Dataset excerpts:
/---

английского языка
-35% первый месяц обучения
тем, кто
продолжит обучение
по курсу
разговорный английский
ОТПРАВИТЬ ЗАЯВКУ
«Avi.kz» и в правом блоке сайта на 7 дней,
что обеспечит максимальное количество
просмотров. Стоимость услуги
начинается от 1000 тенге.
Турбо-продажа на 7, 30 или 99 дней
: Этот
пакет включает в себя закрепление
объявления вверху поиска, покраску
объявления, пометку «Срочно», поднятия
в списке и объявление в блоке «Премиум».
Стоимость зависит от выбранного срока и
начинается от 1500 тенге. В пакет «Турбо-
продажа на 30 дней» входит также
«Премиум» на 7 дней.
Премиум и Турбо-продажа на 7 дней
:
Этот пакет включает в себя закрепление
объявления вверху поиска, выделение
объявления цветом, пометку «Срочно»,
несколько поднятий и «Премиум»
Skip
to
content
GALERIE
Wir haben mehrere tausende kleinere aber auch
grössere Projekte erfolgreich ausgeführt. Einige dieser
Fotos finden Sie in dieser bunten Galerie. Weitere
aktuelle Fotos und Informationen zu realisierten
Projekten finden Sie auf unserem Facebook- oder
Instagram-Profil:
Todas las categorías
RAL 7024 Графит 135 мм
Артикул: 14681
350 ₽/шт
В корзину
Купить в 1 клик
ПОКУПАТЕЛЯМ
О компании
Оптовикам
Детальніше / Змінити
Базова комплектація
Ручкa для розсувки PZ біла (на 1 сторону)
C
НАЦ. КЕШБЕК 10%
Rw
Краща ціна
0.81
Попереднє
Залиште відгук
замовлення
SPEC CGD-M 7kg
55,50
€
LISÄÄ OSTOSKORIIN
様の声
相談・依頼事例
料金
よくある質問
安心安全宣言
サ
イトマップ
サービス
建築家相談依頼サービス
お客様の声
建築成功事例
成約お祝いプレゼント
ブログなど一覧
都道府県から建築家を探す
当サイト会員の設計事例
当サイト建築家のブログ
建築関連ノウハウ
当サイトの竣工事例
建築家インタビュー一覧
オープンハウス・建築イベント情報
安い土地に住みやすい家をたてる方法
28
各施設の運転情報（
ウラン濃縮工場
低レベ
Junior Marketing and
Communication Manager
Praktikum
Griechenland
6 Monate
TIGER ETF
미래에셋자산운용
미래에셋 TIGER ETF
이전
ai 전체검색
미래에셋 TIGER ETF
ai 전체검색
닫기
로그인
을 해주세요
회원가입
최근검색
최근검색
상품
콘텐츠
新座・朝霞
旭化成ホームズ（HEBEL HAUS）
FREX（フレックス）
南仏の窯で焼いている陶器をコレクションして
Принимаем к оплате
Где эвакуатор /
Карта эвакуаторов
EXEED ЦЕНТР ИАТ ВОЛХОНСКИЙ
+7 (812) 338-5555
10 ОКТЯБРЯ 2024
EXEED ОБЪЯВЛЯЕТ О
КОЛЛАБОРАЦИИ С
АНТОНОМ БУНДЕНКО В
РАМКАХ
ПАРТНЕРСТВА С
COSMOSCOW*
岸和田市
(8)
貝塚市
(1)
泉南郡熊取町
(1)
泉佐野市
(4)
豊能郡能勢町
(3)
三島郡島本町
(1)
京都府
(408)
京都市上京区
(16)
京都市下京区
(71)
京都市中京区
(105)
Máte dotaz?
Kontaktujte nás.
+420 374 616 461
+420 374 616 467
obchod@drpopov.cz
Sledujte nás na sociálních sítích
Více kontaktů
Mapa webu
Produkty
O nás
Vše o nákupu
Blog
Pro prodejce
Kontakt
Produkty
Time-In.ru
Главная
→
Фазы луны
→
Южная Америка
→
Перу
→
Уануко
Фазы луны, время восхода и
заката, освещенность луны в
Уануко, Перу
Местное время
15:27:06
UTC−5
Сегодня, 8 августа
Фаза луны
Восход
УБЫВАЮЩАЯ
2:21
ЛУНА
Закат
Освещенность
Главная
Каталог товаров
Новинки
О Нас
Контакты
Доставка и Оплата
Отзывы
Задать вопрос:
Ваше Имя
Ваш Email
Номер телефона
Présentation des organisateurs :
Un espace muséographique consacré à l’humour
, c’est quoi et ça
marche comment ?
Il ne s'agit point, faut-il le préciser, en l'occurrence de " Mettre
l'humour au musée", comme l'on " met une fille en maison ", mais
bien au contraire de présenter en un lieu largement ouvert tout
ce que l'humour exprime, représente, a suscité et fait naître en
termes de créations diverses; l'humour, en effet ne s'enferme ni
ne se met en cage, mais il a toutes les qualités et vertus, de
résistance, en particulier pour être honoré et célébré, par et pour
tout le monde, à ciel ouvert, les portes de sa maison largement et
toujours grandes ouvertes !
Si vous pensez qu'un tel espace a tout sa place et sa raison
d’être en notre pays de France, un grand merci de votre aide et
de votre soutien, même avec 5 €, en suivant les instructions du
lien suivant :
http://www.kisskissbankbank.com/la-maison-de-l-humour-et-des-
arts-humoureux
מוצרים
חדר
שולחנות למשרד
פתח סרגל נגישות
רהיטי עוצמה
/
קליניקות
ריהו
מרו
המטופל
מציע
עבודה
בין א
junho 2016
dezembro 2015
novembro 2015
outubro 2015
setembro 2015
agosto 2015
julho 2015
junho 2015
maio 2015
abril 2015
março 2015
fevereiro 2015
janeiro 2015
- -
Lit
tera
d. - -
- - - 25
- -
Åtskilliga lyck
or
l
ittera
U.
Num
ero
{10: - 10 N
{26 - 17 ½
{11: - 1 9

\---

Output these and nothing else: the lines from the one holding "Фазы луны, время восхода и" through the final line of the entries above, exactly as they appear.

Фазы луны, время восхода и
заката, освещенность луны в
Уануко, Перу
Местное время
15:27:06
UTC−5
Сегодня, 8 августа
Фаза луны
Восход
УБЫВАЮЩАЯ
2:21
ЛУНА
Закат
Освещенность
Главная
Каталог товаров
Новинки
О Нас
Контакты
Доставка и Оплата
Отзывы
Задать вопрос:
Ваше Имя
Ваш Email
Номер телефона
Présentation des organisateurs :
Un espace muséographique consacré à l’humour
, c’est quoi et ça
marche comment ?
Il ne s'agit point, faut-il le préciser, en l'occurrence de " Mettre
l'humour au musée", comme l'on " met une fille en maison ", mais
bien au contraire de présenter en un lieu largement ouvert tout
ce que l'humour exprime, représente, a suscité et fait naître en
termes de créations diverses; l'humour, en effet ne s'enferme ni
ne se met en cage, mais il a toutes les qualités et vertus, de
résistance, en particulier pour être honoré et célébré, par et pour
tout le monde, à ciel ouvert, les portes de sa maison largement et
toujours grandes ouvertes !
Si vous pensez qu'un tel espace a tout sa place et sa raison
d’être en notre pays de France, un grand merci de votre aide et
de votre soutien, même avec 5 €, en suivant les instructions du
lien suivant :
http://www.kisskissbankbank.com/la-maison-de-l-humour-et-des-
arts-humoureux
מוצרים
חדר
שולחנות למשרד
פתח סרגל נגישות
רהיטי עוצמה
/
קליניקות
ריהו
מרו
המטופל
מציע
עבודה
בין א
junho 2016
dezembro 2015
novembro 2015
outubro 2015
setembro 2015
agosto 2015
julho 2015
junho 2015
maio 2015
abril 2015
março 2015
fevereiro 2015
janeiro 2015
- -
Lit
tera
d. - -
- - - 25
- -
Åtskilliga lyck
or
l
ittera
U.
Num
ero
{10: - 10 N
{26 - 17 ½
{11: - 1 9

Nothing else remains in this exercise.